Blood was gushing over the white porcelain toilet. A nurse who happened to be at the salon told Cook to squeeze her body as tightly as she could.
An ambulance rushed Cook to Memorial Hospital Miramar. Part of her placenta was still inside her. When doctors removed it, she began bleeding profusely, hospital records show. Doctors estimated she lost more than half a gallon of blood, an amount that can be fatal.
Cook ended up in intensive care. She needed four units of blood and was put on a ventilator, records show.

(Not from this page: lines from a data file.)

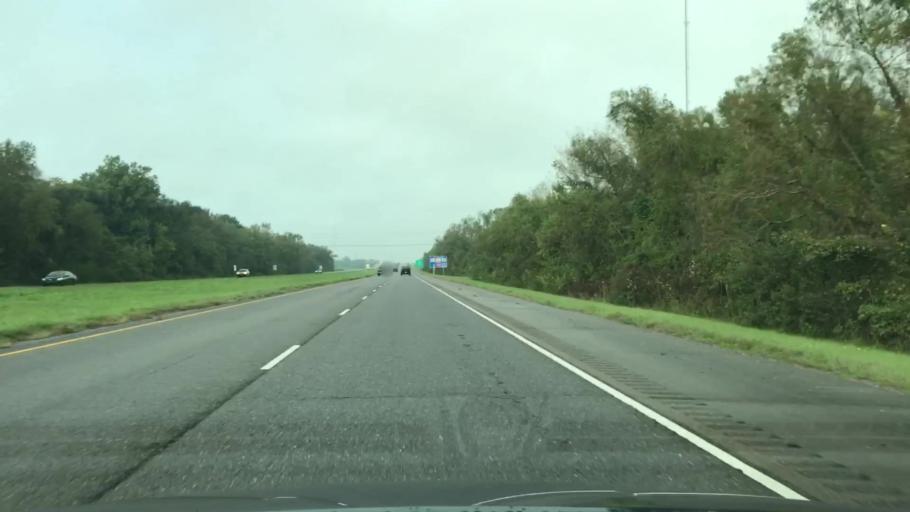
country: US
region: Louisiana
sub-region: Terrebonne Parish
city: Gray
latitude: 29.6809
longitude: -90.7714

Doctors feared they would have to remove her uterus, which would mean she could never have a child, Cook said. Instead, they blocked some of the blood vessels and inserted a medical balloon to stem bleeding.
She stayed in the hospital for five days.
In May, Cook said, she was interviewed by officials from the Florida Agency for Health Care Administration and recounted her story about the limited care she received at Broward Health Coral Springs the night her water broke. She said they told her they are reviewing the hospital’s handling of her emergency. Spokesperson Bailey Smith said the agency cannot comment on ongoing investigations.
Jennifer Smith, Broward Health’s vice president for corporate communications and marketing, said in an email that the hospital’s handling of the case was appropriate. She said that the emergency physician contacted Cook’s OB-GYN, who recommended the antibiotic treatment. Cook was instructed to see her doctor that day or return to the emergency room if her condition worsened, Smith said.
“We empathize with Ms. Cook and the millions of women who annually suffer the unimaginable loss of miscarriage; however, we cannot speculate on whether Ms. Cook complied with the discharge instructions to see her private OB-GYN physician the same day of her discharge,” Smith said.
But Cook said she had already called her OB-GYN before she went to the hospital initially and it was after 2 a.m. when she was discharged. She miscarried around midday later that day.
“It’s absurd how they’re still trying to defend it,” she said.
Bunny was conceived through in vitro fertilization. That pregnancy was the furthest along Cook had ever been.
“To make it this far and lose her like that, it was really traumatic,” she said.
Cook has a stepson, but she isn’t ready to give up trying to have a biological child. She is still angry about her experience.
“I think about my niece and my future children,” said Cook, who is the oldest of six sisters. “I can’t imagine my sisters or any female family members having to go through this.”
This article was produced in partnership with the Tampa Bay Times.